The massacre was remembered in 1858 in a celebration organized by William Cooper Nell, a black abolitionist who saw the death of Crispus Attucks as an opportunity to demonstrate the role of African Americans in the Revolutionary War. Artwork was produced commemorating the massacre, changing the color of a victim's skin to black to emphasize Attucks' death. In 1888, the Boston Massacre Monument was erected on the Boston Common in memory of the men killed in the massacre, and the five victims were reinterred in a prominent grave in the Granary Burying Ground.

The massacre is reenacted annually on March 5 under the auspices of the Bostonian Society.

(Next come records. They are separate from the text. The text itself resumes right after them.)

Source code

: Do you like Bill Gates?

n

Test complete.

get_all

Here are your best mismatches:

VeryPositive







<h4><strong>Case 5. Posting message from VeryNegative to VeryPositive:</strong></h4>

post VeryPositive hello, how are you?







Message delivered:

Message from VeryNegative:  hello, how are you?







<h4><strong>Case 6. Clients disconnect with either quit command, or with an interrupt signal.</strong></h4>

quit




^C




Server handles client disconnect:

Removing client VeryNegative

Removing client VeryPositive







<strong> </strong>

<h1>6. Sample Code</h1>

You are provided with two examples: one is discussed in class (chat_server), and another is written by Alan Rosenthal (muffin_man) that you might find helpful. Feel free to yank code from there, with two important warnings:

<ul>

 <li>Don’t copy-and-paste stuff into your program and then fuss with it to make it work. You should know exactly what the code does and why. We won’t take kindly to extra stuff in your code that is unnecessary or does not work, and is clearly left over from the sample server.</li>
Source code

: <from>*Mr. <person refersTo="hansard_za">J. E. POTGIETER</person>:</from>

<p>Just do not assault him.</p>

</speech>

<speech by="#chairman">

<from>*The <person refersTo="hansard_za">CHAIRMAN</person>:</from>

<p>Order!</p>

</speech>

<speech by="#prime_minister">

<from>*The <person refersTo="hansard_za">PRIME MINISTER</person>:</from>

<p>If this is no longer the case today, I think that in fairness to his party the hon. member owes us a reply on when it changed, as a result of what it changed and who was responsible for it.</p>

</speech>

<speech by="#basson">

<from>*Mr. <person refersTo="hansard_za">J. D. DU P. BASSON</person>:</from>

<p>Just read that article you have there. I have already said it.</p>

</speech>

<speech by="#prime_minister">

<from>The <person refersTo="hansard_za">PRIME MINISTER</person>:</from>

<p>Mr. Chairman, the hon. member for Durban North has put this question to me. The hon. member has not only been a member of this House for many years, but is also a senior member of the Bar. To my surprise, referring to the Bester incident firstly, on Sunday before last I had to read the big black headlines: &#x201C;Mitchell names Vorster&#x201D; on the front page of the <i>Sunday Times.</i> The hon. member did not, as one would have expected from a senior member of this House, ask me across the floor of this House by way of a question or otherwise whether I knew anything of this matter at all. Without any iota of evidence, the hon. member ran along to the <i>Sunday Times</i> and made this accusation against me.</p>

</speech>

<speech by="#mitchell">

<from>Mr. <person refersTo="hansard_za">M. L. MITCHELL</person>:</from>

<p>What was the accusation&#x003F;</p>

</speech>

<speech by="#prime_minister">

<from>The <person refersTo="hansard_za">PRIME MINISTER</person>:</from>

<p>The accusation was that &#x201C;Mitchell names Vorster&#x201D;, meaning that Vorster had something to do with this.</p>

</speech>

The Old State House, the massacre site, and the Granary Burying Ground are part of Boston's Freedom Trail, connecting sites important in the city's history.

Interesting facts about the Boston Massacre

  • The British use a different name for the Boston Massacre: "The Incident on King Street."
  • More than one-half of Boston's population attended the funerals of the victims.
  • "Reasonable Doubt" was first used in the trial of British Captain Preston, who was honorably cleared of murder charges.
  • The ability to read from the Bible helped two British soldiers escape the death penalty.
  • The two soldiers who were found guilty were given reduced sentences and were branded on their thumbs with the letter M for "Manslaughter."
  • Both sides used propaganda in an attempt to make the other side look like they were in the wrong.